───── DATA SECTION

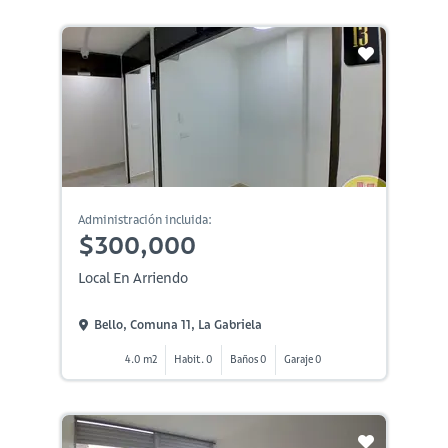
Administración incluida:
$300,000
Local En Arriendo
Bello, Comuna 11, La Gabriela
4.0 m2
Habit. 0
Baños 0
Garaje 0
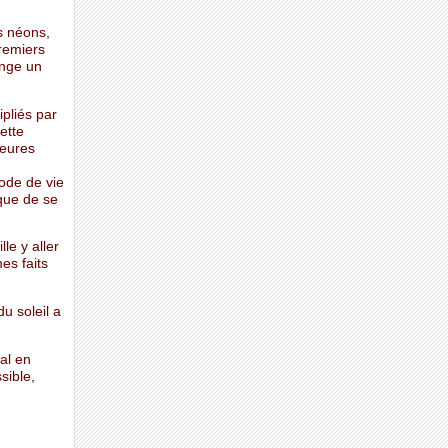
s néons,
premiers
onge un
ipliés par
uette
heures
ode de vie
 que de se
lle y aller
es faits
u soleil a
al en
sible,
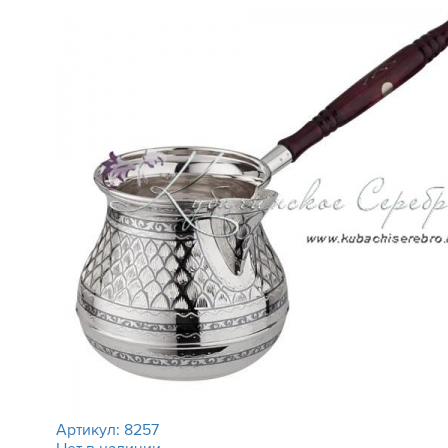
Артикул:
8257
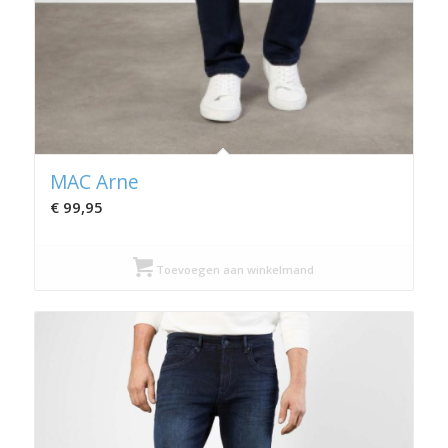
MAC Arne
€
99,95
Toevoegen aan winkelmand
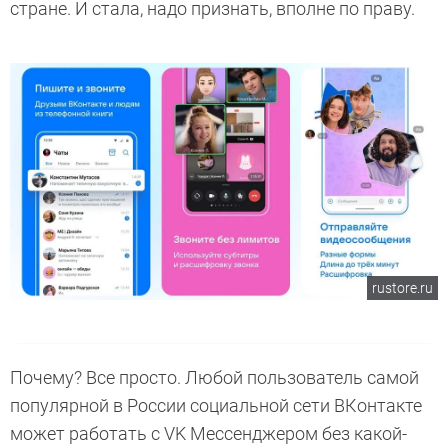
стране. И стала, надо признать, вполне по праву.
rustore.ru
Почему? Все просто. Любой пользователь самой
популярной в России социальной сети ВКонтакте
может работать с VK Мессенджером без какой-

──────────

Could you transcribe all of the data exactly and omit the pictures?

* TASK RESPONSE
Administración incluida:
$300,000
Local En Arriendo
Bello, Comuna 11, La Gabriela
4.0 m2
Habit. 0
Baños 0
Garaje 0
s néons,
premiers
onge un
ipliés par
uette
heures
ode de vie
 que de se
lle y aller
es faits
u soleil a
al en
sible,
Артикул:
8257
MAC Arne
€
99,95
Toevoegen aan winkelmand
стране. И стала, надо признать, вполне по праву.
rustore.ru
Почему? Все просто. Любой пользователь самой
популярной в России социальной сети ВКонтакте
может работать с VK Мессенджером без какой-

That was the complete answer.